Я коротко рассказала Эдме о том, что в прошлую субботу у нас появились Робер с Жаком, что мы ездили в Сен-Кристоф, а сейчас живем у Пьера, ожидая возможности вернуться в Шен-Бидо. Лицо Эдме прояснилось.
– Начиная с четырнадцатого июля ни о ком нельзя сказать наверняка, патриот он или шпион, – сказала она. – Даже родственники, члены одной и той же семьи, лгут друг другу. Я рада, что Робер – один из нас; из того, что было известно о его жизни в Париже, можно было сделать и другое, противоположное заключение. Как хорошо, что за Мишеля и твоего мужа можно не беспокоиться. После вчерашнего дня ни того, ни другого нельзя обвинить в том, что они предатели нации.

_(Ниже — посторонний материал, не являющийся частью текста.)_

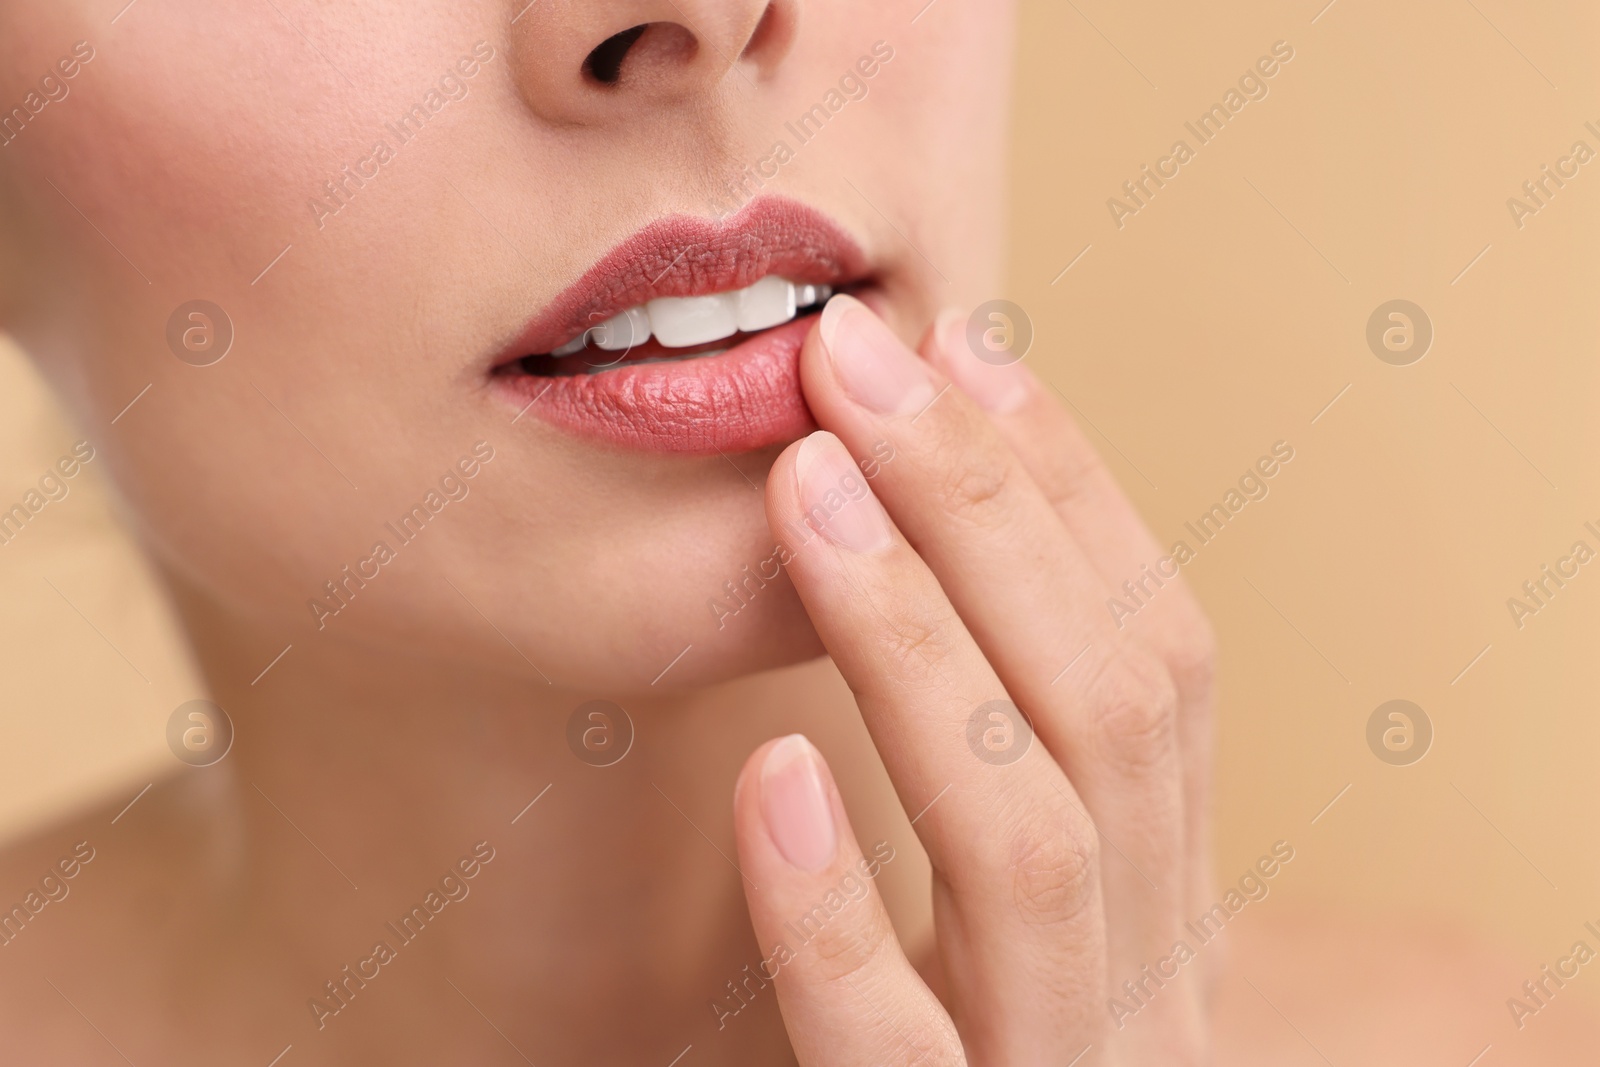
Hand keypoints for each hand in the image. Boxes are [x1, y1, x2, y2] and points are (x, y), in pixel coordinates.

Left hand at [731, 296, 1216, 1064]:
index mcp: (1166, 900)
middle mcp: (1150, 980)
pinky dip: (839, 918)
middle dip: (993, 515)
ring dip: (921, 647)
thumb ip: (1000, 773)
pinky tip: (766, 782)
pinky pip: (906, 1058)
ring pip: (1030, 847)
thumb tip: (926, 539)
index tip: (969, 359)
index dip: (1079, 499)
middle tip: (859, 360)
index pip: (1160, 661)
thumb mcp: (1022, 921)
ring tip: (807, 494)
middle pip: (1110, 710)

Я оставалась в постели, ощутив вдруг, как я ужасно устала и измучена, и едва слышала, что она говорит. Вскоре раздался стук в дверь. Это пришли Робер и Пьер, которым испуганные мальчики сообщили о том, какой опасности я подвергалась. Муж Эдме оставался наверху, и хотя я слышала, как эти трое, шепотом переговариваясь между собой, несколько раз упомянули его имя, ни один из братьев не поднялся наверх, чтобы с ним поговорить.
На улице возле дома ожидал фиакр, и когда я достаточно оправилась и уже в состоянии была двигаться, они помогли мне дойти до экипажа и мы поехали к Пьеру, потому что я предпочитала находиться там, несмотря на шум и беспорядок, а не здесь, у Эдме, где царила атмосфера злобы и подозрительности.
Братья не задавали мне никаких вопросов. Они так перепугались, представив себе, что со мной могло произойти в этой толпе, что решили не утомлять меня расспросами, и как только мы благополучно добрались до дома Пьера, я сразу же поднялась в детскую и легла.
Лежа в постели, я еще раз мысленно представила себе все жуткие события этого дня, то, как я чудом избежала смерти. Меня охватила острая тоска по своему дому, по мужу. Я гадала, дома ли Франсуа и Мишель или в дозоре, и вдруг, словно молния, в мозгу сверкнули слова Эдме: «После вчерашнего никому не придет в голову упрекнуть их в предательстве».
Вчера, значит, двадцать третьего июля, это тот самый день, когда в Беллоне были убиты серебряных дел мастер Кюро и его зять Монтессон, а тех, кого обвиняли в убийстве, если верить последним слухам, полученным в ратуше, науськивали бродяги из леса. Из какого леса? Тут только я вспомнила сообщение, одно из многих, которые мы услышали в среду, в день нашего приезда, что бандитов разогнали, но что всю округу от Ферт-Бернара до Ле-Мана терроризируют мародеры из лесов Монмирайля.